A way that wasn’t focused on the hustle and bustle.
And he extends an invitation to you:
Come to me, all you that are weary and are carrying heavy burdens, and I will give you rest.
And I love that Jesus explains that rest when he says - you will find rest for your souls. (Matthew 11:29)
It’s not just physical rest we need.
We need spiritual rest – time with God to find that inner contentment.
St Augustine put it so beautifully when he said:
You have made us for yourself, O Lord, and our heart is restless until it rests in you.”
That’s where St Paul found his way out of his burden:
He said: What a wretched man I am! Who will rescue me? Thanks be to God through Jesus Christ our Lord!
I think we can all sympathise with Paul.
We want to do the right thing.
We make New Year’s Resolutions because we want to change but find the old habits too hard to break.
The good we want to do we do not do – the evil we know we should do – we keep on doing.
But sometimes our inner self gets overloaded.
And sometimes it can be a minor thing that tips us over the edge.
Compare the difference between seeing a person wanting to change lanes and you slow down to let them in – it makes you feel good that you’ve waved them in.
But on another occasion that person will infuriate you and you’ll toot and give a filthy look.
There is no need for that and that’s what we need to take to Jesus when we feel like that.
Because a snap reaction can have us regretting what we have done or said in a moment of frustration.
It’s like the warning given to Cain by God when he was angry because his brother gave a better offering to God:
Cain was very angry, and his face was downcast. Then the Lord said to Cain, “Why are you angry? Why is your face downcast? If you do what is right, will you not be accepted? But if you do not do what is right, sin is crouching at your door; it desires to have you, but you must rule over it. (Genesis 4:5-7).
That moment of anger led to an irreversible action.
And that’s what we are all capable of and why Jesus invites us to come to him:
Come to me, all you that are weary and are carrying heavy burdens, and I will give you rest … and you will find rest for your souls.

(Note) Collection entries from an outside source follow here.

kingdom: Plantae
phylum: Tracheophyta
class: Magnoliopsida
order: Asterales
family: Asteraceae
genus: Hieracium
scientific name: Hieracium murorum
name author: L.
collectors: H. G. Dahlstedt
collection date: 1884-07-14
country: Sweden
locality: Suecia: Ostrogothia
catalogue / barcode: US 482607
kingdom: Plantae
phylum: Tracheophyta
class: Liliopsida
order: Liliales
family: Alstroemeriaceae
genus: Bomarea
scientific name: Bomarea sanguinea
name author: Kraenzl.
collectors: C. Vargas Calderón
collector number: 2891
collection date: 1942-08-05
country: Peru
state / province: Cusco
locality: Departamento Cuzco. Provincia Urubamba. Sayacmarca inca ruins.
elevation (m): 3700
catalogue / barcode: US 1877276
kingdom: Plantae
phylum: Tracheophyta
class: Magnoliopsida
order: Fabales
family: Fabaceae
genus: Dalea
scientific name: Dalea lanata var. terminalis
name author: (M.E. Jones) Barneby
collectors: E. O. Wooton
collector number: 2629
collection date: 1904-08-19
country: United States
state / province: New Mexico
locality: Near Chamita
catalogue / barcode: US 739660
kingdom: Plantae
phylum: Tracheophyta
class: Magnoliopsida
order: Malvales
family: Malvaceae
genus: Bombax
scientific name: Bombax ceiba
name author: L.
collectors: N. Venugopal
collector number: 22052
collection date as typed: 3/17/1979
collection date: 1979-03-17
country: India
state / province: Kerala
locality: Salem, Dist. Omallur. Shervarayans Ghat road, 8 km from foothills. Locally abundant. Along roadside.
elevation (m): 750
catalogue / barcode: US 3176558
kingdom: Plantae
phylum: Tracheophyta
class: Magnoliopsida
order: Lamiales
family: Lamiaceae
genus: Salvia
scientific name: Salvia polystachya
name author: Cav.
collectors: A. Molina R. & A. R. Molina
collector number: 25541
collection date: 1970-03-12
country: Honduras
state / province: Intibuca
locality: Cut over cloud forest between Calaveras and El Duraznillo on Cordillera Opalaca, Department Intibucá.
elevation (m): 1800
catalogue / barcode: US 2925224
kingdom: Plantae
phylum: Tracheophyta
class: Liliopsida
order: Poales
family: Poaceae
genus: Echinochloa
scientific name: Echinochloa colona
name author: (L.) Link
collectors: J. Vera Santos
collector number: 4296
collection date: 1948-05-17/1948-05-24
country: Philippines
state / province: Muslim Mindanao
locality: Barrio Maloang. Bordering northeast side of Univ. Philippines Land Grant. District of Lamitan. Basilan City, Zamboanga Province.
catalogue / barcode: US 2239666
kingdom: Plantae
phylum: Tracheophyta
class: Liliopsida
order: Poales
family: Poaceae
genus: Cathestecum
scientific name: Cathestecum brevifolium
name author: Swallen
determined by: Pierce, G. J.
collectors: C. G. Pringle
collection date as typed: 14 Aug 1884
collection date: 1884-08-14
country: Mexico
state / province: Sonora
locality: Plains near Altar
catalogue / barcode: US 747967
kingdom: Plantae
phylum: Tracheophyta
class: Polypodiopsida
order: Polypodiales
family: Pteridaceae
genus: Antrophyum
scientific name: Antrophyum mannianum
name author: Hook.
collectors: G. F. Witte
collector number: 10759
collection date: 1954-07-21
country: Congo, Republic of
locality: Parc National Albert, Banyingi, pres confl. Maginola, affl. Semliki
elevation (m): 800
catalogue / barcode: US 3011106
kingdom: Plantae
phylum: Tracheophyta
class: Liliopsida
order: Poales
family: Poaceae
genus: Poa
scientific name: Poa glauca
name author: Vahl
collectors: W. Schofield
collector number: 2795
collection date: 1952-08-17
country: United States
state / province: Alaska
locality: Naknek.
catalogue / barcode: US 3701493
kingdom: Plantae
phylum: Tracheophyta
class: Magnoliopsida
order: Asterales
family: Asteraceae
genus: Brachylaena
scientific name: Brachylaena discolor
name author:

So as you go from here may you find that rest for your soul so you can allow the peace of God that surpasses our understanding to fill your hearts and not give Satan a foothold to lead you astray as St Paul says:
“In your anger do not sin”[d]: Do not let the sun go down while you are still angry, and do not give the devil a foothold. (Ephesians 4:26)
He doesn’t say don’t get angry – because sadly that is who we are.
But in our anger we are susceptible to actions that hurt – actions we regret.
Come to Jesus and find rest and let Jesus rescue you.

Thanks be to God through Jesus Christ our Lord!